Analyze ad targeting expectations and distributions
Company: Meta
Role: Data Scientist
Category: Statistics & Math
Difficulty: medium
Interview Round: HR Screen
You operate an ads slot with two user segments: High-Intent (H, 90% of traffic) and Low-Intent (L, 10% of traffic). If shown an ad:
- H clicks with probability 0.30; given a click, converts with probability 0.40.
- L clicks with probability 0.05; given a click, converts with probability 0.10.
- Revenue per conversion = $10. Cost per impression = $0.002 (i.e., $2 CPM). Assume independence across impressions.
Answer:
1) Compute expected profit per 1,000 impressions for three strategies: (S1) show to everyone; (S2) show only to predicted-High users where your classifier has 95% precision and 80% recall on H vs. L; (S3) show only when a user’s posterior P(convert) exceeds a threshold t. Derive the profit-maximizing threshold t* and give its numeric value under these economics.
2) For S1, compute the variance of the number of conversions per 1,000 impressions. Show your decomposition across the H/L mixture (law of total variance). State whether the mixture increases or decreases overdispersion vs. a single Bernoulli with the average conversion rate.
3) Your PM proposes “send all impressions to High-Intent only.” List two quantitative pros and two cons using your results (e.g., impact on reach, profit sensitivity to precision/recall errors).
4) Exponential inter-arrival model: Assume user sessions arrive as a Poisson process with rate λ = 0.2 per minute.
a) Write the PDF and CDF of T ~ Exp(λ). Compute E[T], Var(T), and P(T > 10).
b) Let T̄_n be the sample mean of n IID draws from Exp(λ). State the limit of T̄_n as n → ∞ and the approximate distribution of √n (T̄_n − 1/λ) for large n (name the theorem). Briefly relate this to why large-sample estimates of average time-spent stabilize in dashboards.

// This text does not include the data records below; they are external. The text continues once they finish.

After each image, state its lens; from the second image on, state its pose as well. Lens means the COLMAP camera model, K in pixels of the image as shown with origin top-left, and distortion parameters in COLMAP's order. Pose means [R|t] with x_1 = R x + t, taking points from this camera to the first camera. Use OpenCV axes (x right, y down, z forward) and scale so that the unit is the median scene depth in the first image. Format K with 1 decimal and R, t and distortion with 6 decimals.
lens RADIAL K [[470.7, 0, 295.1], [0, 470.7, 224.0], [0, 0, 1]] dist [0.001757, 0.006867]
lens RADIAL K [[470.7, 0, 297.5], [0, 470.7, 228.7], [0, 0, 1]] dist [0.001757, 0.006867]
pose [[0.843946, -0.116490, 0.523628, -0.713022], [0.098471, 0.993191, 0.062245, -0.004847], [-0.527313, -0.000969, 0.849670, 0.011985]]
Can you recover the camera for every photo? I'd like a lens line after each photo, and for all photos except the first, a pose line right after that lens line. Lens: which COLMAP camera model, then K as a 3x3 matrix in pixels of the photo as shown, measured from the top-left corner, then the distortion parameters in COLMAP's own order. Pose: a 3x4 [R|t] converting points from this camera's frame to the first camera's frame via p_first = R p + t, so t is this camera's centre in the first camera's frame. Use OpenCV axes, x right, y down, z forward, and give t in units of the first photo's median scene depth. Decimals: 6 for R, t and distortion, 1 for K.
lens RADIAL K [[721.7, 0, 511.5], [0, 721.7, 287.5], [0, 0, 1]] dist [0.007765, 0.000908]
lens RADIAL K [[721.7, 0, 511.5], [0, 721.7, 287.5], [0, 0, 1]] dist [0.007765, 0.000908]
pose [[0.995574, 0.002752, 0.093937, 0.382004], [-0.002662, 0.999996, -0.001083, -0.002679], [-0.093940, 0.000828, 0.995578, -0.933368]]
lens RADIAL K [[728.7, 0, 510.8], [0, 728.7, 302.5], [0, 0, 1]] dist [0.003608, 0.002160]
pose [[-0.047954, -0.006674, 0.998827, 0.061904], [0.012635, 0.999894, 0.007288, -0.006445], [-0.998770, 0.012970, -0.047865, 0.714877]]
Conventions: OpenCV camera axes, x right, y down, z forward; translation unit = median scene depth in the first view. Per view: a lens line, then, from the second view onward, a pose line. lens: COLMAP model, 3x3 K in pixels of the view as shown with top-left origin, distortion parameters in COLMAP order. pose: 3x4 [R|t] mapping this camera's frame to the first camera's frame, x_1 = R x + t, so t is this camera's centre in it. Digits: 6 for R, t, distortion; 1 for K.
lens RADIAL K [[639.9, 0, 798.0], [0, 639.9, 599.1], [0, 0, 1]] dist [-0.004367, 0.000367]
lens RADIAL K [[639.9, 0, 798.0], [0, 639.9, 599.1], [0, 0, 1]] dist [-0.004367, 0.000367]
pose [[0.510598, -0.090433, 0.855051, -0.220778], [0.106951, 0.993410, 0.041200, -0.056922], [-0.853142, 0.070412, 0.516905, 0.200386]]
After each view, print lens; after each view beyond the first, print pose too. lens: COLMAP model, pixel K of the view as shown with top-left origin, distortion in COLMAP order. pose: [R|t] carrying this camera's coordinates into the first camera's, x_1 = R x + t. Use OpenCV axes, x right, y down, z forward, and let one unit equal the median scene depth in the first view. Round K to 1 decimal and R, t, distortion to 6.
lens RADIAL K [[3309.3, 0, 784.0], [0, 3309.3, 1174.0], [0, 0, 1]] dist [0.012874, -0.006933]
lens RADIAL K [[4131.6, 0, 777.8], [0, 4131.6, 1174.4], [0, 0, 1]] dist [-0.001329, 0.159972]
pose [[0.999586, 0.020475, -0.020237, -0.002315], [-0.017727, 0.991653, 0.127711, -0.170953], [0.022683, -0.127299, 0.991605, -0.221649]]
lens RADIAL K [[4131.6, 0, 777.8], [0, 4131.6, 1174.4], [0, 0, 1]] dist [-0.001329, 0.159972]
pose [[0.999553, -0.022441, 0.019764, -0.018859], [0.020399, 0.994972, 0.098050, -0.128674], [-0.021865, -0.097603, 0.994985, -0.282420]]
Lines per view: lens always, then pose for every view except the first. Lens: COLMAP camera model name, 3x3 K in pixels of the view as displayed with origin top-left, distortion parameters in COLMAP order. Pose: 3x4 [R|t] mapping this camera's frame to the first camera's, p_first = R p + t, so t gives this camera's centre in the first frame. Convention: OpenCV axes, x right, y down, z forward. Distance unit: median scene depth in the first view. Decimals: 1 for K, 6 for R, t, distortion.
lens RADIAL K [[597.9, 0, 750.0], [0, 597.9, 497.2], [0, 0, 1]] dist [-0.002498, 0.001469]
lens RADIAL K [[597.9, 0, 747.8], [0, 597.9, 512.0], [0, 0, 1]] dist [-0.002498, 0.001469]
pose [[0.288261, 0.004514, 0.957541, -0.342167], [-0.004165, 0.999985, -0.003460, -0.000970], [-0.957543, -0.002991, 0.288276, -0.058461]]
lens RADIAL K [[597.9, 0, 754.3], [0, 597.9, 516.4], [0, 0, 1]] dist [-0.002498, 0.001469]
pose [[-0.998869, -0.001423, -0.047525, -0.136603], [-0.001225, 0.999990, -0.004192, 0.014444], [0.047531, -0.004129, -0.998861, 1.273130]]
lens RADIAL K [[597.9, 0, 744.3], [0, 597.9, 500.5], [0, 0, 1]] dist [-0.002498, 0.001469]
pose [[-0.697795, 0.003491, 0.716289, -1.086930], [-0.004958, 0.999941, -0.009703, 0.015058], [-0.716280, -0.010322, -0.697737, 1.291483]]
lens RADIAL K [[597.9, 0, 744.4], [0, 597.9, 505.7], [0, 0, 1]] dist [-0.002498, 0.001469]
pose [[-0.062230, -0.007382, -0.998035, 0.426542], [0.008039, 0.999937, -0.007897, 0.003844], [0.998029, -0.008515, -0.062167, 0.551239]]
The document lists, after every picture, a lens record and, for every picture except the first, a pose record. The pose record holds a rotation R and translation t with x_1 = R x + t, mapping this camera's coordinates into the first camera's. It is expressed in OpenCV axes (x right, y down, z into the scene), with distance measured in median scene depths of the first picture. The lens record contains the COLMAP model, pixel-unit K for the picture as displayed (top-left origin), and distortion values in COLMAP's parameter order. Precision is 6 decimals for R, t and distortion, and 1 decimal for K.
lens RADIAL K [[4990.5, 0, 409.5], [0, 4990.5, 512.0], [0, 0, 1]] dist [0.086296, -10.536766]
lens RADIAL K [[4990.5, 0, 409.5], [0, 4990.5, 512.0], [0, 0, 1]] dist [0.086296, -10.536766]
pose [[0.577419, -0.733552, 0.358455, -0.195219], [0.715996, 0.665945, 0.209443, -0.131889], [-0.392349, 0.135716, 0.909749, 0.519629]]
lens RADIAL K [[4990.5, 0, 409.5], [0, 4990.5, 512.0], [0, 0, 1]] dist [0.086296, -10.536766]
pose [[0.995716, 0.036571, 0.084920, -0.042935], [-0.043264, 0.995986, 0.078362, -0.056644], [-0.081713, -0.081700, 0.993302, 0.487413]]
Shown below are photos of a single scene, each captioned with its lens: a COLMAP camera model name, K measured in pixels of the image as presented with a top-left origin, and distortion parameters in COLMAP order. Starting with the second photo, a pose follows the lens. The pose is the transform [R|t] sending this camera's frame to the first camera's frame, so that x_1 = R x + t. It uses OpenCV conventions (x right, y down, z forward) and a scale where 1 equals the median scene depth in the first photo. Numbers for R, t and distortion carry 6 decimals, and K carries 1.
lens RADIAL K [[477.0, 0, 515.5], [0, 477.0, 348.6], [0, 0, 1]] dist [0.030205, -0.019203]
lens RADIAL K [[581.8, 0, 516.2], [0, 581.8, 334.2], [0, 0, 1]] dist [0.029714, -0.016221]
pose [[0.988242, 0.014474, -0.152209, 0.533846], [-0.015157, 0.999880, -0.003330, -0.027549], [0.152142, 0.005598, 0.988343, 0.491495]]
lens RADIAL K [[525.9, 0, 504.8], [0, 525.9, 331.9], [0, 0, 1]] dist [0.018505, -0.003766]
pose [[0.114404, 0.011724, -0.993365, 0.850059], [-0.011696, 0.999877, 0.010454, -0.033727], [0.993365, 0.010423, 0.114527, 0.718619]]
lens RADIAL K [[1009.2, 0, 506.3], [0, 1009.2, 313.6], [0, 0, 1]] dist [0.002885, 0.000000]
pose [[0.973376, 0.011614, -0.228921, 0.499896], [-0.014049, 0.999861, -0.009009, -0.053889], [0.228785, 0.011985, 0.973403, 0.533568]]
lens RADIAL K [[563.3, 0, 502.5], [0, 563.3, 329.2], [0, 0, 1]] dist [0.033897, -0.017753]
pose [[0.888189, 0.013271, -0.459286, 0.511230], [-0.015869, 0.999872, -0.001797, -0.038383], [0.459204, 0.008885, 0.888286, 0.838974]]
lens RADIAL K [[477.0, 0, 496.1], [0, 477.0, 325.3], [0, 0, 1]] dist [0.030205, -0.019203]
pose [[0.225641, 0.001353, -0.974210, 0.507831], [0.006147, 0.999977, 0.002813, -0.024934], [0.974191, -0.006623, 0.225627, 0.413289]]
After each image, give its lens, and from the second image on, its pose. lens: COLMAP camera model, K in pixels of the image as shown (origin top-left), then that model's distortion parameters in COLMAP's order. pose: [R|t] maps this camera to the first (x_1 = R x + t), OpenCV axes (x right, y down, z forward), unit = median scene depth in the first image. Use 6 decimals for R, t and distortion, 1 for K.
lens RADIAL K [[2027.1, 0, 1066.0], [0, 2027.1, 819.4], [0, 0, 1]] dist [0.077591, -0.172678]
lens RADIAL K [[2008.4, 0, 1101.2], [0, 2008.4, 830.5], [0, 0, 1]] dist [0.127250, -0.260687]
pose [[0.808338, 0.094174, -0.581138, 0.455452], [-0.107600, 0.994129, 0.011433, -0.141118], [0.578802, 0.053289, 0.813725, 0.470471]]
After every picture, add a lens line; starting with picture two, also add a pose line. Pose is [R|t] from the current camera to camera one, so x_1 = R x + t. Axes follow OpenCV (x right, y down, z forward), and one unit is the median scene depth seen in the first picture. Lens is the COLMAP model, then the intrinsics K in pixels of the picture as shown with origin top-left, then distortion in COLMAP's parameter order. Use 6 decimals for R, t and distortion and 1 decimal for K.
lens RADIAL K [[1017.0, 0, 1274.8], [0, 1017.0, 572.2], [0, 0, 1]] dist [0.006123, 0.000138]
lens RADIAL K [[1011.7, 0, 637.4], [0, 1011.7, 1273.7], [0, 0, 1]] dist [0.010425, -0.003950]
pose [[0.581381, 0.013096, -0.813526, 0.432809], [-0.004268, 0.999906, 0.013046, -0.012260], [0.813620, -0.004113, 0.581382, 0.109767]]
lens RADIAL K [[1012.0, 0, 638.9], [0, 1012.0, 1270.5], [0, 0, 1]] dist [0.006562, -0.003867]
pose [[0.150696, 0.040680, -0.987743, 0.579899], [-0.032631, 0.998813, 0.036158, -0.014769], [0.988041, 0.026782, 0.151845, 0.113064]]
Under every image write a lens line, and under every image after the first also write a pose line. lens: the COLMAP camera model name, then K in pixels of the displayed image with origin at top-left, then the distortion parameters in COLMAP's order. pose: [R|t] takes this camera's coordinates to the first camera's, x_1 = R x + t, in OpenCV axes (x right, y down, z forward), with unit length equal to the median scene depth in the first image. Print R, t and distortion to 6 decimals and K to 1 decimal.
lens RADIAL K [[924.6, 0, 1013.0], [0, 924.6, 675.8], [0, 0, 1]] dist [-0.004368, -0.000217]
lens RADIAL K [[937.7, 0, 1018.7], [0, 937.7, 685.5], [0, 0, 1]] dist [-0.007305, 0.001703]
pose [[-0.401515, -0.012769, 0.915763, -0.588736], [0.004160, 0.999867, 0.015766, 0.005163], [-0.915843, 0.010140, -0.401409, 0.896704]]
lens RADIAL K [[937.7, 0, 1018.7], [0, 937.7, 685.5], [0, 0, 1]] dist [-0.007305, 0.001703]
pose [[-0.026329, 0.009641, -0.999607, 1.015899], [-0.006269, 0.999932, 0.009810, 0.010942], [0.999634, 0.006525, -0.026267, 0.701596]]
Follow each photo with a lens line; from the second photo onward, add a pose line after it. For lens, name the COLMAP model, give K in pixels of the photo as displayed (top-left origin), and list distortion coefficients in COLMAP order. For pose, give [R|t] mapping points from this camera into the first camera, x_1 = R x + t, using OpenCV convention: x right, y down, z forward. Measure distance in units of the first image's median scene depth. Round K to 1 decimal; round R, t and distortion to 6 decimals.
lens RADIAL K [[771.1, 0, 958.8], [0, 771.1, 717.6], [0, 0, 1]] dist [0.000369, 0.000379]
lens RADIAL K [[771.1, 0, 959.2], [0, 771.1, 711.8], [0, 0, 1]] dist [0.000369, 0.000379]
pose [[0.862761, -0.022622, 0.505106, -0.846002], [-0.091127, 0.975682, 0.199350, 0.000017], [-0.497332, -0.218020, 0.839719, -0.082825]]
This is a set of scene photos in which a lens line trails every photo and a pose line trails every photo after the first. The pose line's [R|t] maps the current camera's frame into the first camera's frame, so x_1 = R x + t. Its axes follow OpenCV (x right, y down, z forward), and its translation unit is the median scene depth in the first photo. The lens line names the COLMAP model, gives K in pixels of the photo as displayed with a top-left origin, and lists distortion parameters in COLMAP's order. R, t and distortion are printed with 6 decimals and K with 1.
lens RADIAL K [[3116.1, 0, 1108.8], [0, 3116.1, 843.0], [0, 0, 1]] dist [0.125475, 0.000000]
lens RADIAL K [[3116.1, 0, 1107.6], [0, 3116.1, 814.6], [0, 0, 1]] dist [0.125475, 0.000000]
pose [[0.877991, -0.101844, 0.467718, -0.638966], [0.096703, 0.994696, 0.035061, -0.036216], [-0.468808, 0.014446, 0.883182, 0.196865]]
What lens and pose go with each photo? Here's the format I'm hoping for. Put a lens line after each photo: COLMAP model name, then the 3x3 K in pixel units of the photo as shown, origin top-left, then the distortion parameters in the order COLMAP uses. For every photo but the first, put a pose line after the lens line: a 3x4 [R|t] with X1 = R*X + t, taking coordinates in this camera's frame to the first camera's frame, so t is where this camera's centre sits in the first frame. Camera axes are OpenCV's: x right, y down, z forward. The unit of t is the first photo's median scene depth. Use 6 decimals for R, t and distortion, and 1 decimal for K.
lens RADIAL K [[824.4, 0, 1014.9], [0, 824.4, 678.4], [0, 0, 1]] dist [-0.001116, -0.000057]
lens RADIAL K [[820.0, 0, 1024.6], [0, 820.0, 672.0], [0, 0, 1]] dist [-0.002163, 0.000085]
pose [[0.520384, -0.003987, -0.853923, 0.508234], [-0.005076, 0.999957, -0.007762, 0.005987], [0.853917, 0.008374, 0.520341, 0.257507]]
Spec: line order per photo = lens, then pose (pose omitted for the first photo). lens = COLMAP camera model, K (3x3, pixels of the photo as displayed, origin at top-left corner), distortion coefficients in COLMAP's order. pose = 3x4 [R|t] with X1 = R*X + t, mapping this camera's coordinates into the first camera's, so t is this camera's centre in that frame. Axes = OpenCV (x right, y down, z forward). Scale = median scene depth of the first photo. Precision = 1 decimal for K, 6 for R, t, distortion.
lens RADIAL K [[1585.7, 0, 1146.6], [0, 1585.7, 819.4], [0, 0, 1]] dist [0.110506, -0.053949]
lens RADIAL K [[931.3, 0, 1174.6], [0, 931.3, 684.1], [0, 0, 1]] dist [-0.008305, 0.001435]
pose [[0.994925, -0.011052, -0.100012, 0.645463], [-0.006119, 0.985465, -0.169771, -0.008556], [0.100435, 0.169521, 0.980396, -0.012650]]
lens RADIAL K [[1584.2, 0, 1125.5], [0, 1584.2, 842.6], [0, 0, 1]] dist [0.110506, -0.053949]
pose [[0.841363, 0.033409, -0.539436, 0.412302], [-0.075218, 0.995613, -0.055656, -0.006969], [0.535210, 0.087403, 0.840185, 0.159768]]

5) If real traffic is a 90/10 H/L mixture with different click propensities, is the inter-click-time distribution exponential? If not, name the resulting family qualitatively and one diagnostic you would plot to detect the mixture.
Quick Answer: This question evaluates a data scientist's competency in probabilistic modeling, expected-value decision-making, variance decomposition for mixture distributions, and Poisson/exponential arrival-process analysis within the Statistics & Math domain.